# Two-group hypothesis testing: permutation tests

written in

In the last blog post I described how you could test whether the difference between two groups was statistically significant using an independent-samples t-test. (I will rely heavily on that blog post in this one, so I encourage you to at least skim it before reading this.) I used the example that your company (a retail website selling children’s toys) had launched two advertising campaigns and wanted to see whether they brought in different amounts of revenue. I cheekily assumed that the population distribution of amount spent per site visit was approximately normally distributed. However, this is unlikely to be the case - you are much more likely to have a large number of visitors that buy nothing, a smaller number spending a small to moderate amount, and then a minority of visitors spending a lot.

## What if my distributions are not normal?

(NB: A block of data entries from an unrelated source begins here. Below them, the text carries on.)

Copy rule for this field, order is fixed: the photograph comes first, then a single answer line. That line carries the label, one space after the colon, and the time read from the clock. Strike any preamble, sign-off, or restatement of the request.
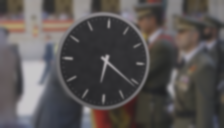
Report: 6:21
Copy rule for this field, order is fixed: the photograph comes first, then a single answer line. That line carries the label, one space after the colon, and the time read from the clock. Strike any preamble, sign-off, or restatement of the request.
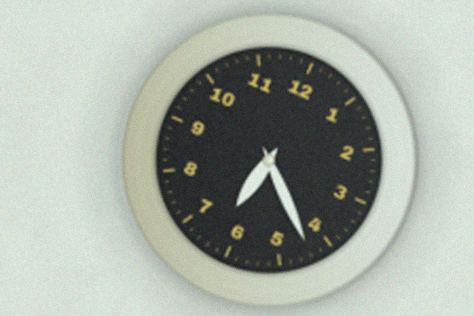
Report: 6:22
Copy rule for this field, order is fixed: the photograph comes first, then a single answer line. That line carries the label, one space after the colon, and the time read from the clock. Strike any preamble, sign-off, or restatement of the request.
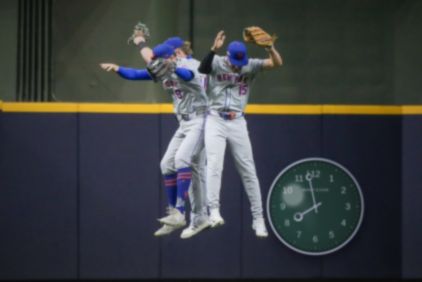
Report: 7:58
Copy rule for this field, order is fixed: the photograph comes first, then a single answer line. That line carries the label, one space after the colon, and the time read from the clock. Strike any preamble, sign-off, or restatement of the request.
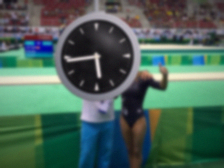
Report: 5:44
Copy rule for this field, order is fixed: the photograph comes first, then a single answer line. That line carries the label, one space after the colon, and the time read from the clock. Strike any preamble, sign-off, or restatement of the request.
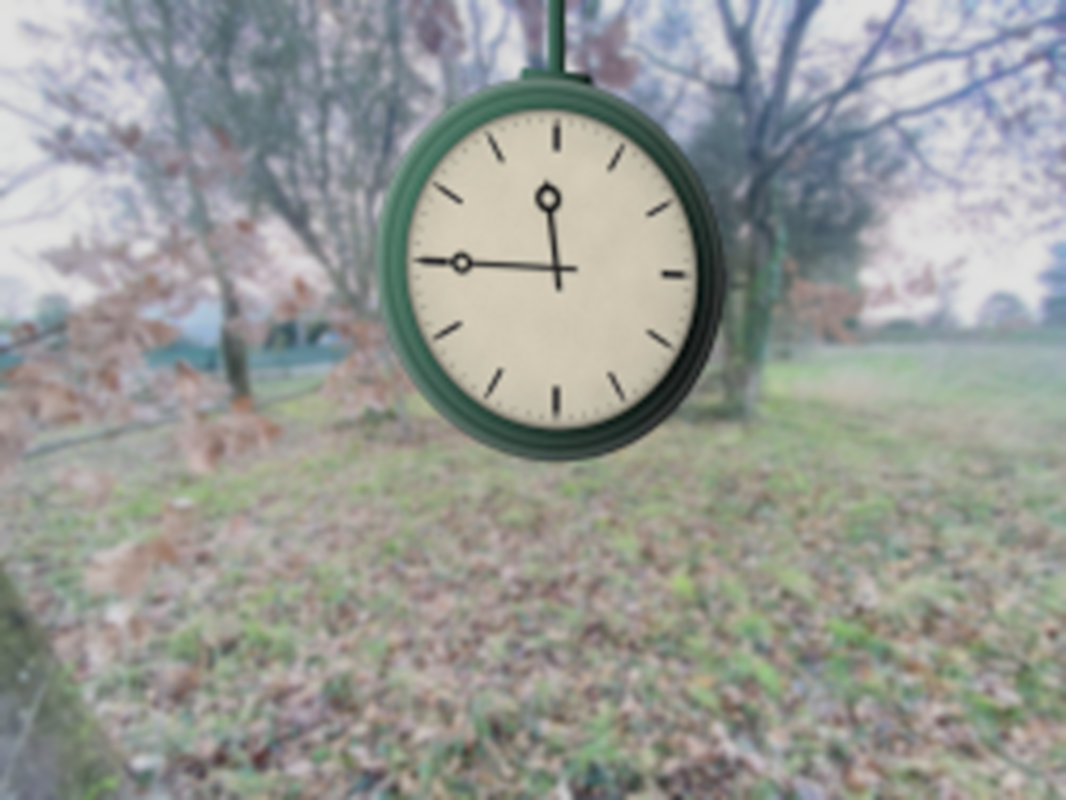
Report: 11:45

(Image via Research Wahlberg)

In cases like this, we can’t use a t-test, so what can we do? We can instead rely on non-parametric methods. I will talk about one example, permutation tests, in this blog post. So how do they work? Well, when we collect our data (amount of money spent per visit), we assign it to a group depending on what advertising campaign the visit originated from. We then take the difference in the mean amount generated per campaign as our test statistic. What permutation tests suggest as their null hypothesis is that randomly reassigning (or permuting) these group labels and then taking the mean difference between these new groups will give a mean difference similar to the one we got from our original groups. In other words, the null hypothesis is that the group labels are arbitrary, and that we could get a mean difference of that size or bigger by chance alone. The alternative hypothesis is that the group labels are not arbitrary, and a mean difference of that size didn’t occur by chance. In permutation tests, we therefore permute the group labels a large number of times, and see where our original mean difference ranks among the permuted mean differences. This is a bit confusing, but I’ll talk you through it step-by-step.

## Simulating some data

As with the last post, let’s say we collected a sample of 40 site visits for each campaign. To simulate the samples, I will resort to my much-loved method of creating Franken-distributions - in this case, I am merging elements of exponential and uniform distributions, plus throwing in some zero counts. This will give us some inflation around zero and a tapering off as the amount spent per visit increases, which is a far more realistic representation of the sort of data we’d collect.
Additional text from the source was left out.